Voici le discours des cadres Wê qui a été censuré
Lundi le 22 Octobre 2012
Alassane Ouattara
Voici le texte que les cadres et élus Wê pro-Gbagbo avaient préparé
pour lire au Palais au nom du peuple Wê, lors du rdv de ce lundi 22
octobre. Mais les cadres et "députés par défaut RHDP" des nouvelles
régions du Guémon et du Cavally, craignant peut-être de mettre leur
mentor en difficulté, s'y sont opposés jusqu'au bout. Conséquence: les
élus et cadres Wê pro-Gbagbo ont décidé de ne pas prendre part à la
mascarade du lundi 22 octobre devant Ouattara. Ils ont animé une
conférence de presse pour le dire ce dimanche 21 octobre, avant que la
rencontre n'ait lieu.
Excellence Monsieur le Président de la République,
Nous avons l’honneur de prendre la parole au nom du peuple Wê des
régions du Cavally et du Guémon pour vous résumer nos préoccupations.
Monsieur le Président,
Au mois d’avril dernier, vous avez visité l’Ouest de notre pays dont
les deux régions du Cavally et du Guémon. Vous avez posé quelques actes
dans le sens de la restauration de cette région meurtrie par plus de dix
années de souffrance. Cinq mois seulement après, vous nous appelez,
nous peuple Wê, pour vous enquérir de l’impact de votre visite. C’est la
preuve que vous souhaitez vivement la paix dans cette région et
naturellement, la paix, dans tout notre pays. Nous ressentons ce geste,
vous vous en doutez, comme celui d’un père qui appelle un de ses fils
pleurant, pour l’écouter, afin de traiter la cause des pleurs, pour la
tranquillité, et de l’enfant, et de toute la famille.
Mille fois merci, Monsieur le Président.
Notre constat de la situation des deux régions.

---

EXERCICE →
Recopiez le passage du discours commençant par « Excellence Monsieur le » et se terminant par « résumer nos préoccupations. », en changeant « préoccupations » en « inquiétudes ».

ENTRÉES RÉPERTORIÉES →

---

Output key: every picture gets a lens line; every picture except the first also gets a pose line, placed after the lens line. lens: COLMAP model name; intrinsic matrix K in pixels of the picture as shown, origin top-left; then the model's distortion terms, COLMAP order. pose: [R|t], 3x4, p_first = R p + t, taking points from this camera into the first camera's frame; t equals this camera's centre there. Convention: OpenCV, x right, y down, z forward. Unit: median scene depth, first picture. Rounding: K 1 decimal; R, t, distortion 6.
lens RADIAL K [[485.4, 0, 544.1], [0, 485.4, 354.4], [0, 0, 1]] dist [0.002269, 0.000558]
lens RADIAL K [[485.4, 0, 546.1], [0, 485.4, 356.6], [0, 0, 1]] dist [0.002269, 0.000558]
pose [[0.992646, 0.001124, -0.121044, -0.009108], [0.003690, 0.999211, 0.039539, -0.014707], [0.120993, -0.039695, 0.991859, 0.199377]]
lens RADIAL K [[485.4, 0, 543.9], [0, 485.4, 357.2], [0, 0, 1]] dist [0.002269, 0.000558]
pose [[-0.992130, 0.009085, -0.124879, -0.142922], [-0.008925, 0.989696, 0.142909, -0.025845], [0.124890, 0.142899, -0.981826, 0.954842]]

---

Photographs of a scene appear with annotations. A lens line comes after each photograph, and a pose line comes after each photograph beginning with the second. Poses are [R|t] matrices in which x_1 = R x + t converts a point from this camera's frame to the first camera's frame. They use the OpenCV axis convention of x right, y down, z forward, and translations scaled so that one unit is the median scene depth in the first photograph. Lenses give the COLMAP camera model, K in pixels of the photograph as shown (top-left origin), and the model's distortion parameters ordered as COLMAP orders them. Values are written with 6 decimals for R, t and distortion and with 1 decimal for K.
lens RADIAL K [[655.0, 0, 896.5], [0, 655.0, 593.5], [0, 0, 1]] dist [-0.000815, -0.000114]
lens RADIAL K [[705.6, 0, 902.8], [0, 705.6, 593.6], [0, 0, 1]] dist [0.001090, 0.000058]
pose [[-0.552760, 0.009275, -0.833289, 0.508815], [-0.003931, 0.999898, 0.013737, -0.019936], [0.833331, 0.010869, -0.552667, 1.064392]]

---

TÂCHE ACCOMPLIE →
Excellence Monsieur le Président de la République,
Nous avons l’honneur de prendre la parole au nom du peuple Wê des
régions du Cavally et du Guémon pour vous résumer nos inquiétudes.